Look through the entries below for the string "clipart", and copy each line where it is found.

──────── RECORDS SUPPLIED

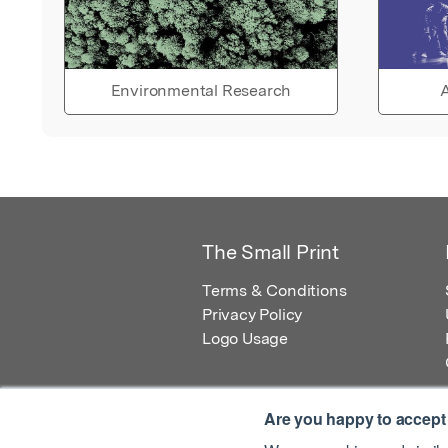
Environmental Research
A
The Small Print
Terms & Conditions
Privacy Policy
Logo Usage
Are you happy to accept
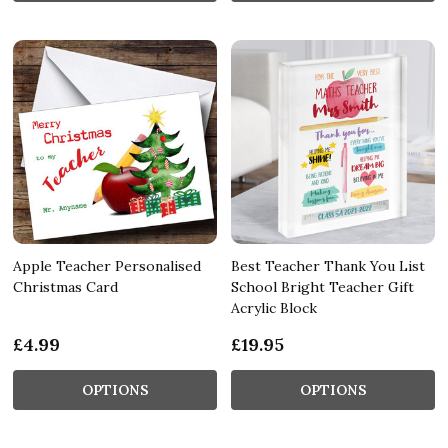
Apple Teacher Personalised
Best Teacher Thank You List
Christmas Card
School Bright Teacher Gift
Acrylic Block
£4.99
£19.95
OPTIONS
OPTIONS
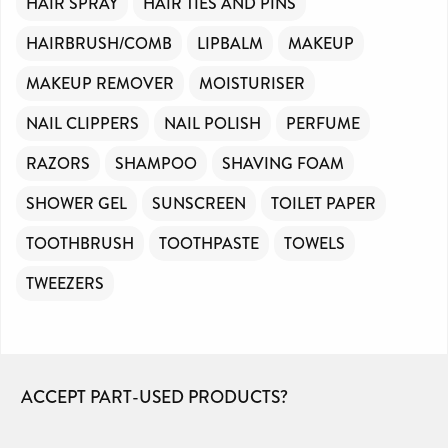
HAIR SPRAY
HAIR TIES AND PINS
HAIRBRUSH/COMB
LIPBALM
MAKEUP
MAKEUP REMOVER
MOISTURISER
NAIL CLIPPERS
NAIL POLISH
PERFUME
RAZORS
SHAMPOO
SHAVING FOAM
SHOWER GEL
SUNSCREEN
TOILET PAPER
TOOTHBRUSH
TOOTHPASTE
TOWELS
TWEEZERS
ACCEPT PART-USED PRODUCTS?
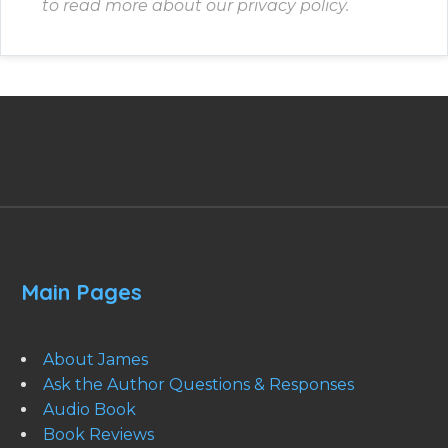
to read more about our privacy policy.
Main Pages
About James
Ask the Author Questions & Responses
Audio Book
Book Reviews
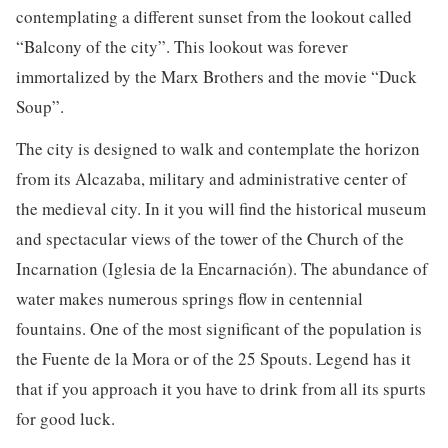
contemplating a different sunset from the lookout called
“Balcony of the city”. This lookout was forever
immortalized by the Marx Brothers and the movie “Duck
Soup”.
The city is designed to walk and contemplate the horizon
from its Alcazaba, military and administrative center of
the medieval city. In it you will find the historical museum
and spectacular views of the tower of the Church of the
Incarnation (Iglesia de la Encarnación). The abundance of
water makes numerous springs flow in centennial
fountains. One of the most significant of the population is
the Fuente de la Mora or of the 25 Spouts. Legend has it
that if you approach it you have to drink from all its spurts
for good luck.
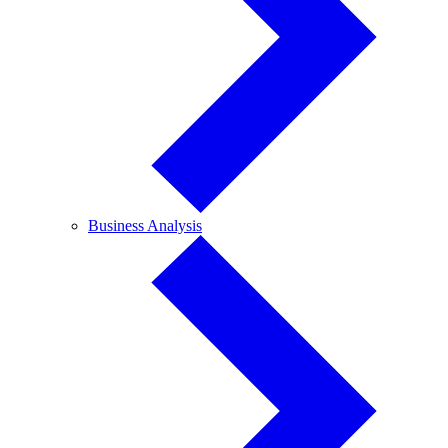
Business
Business Analysis
Analysis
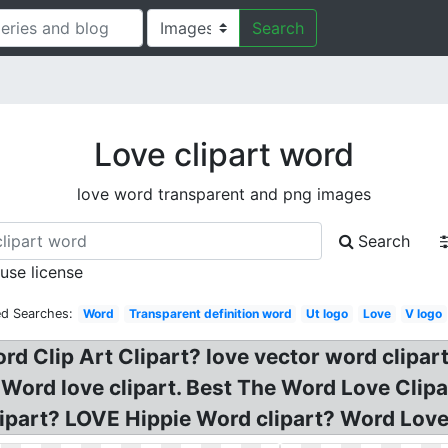
Search
Love clipart word
love word transparent and png images
Search
 use license
ed Searches:
Word
Transparent definition word
Ut logo
Love
V logo
d Clip Art Clipart? love vector word clipart
Word love clipart. Best The Word Love Clipa
ipart? LOVE Hippie Word clipart? Word Love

────────────────

RESPONSE TO THIS EXERCISE:
Love clipart word
d Clip Art Clipart? love vector word clipart
Word love clipart. Best The Word Love Clipa
ipart? LOVE Hippie Word clipart? Word Love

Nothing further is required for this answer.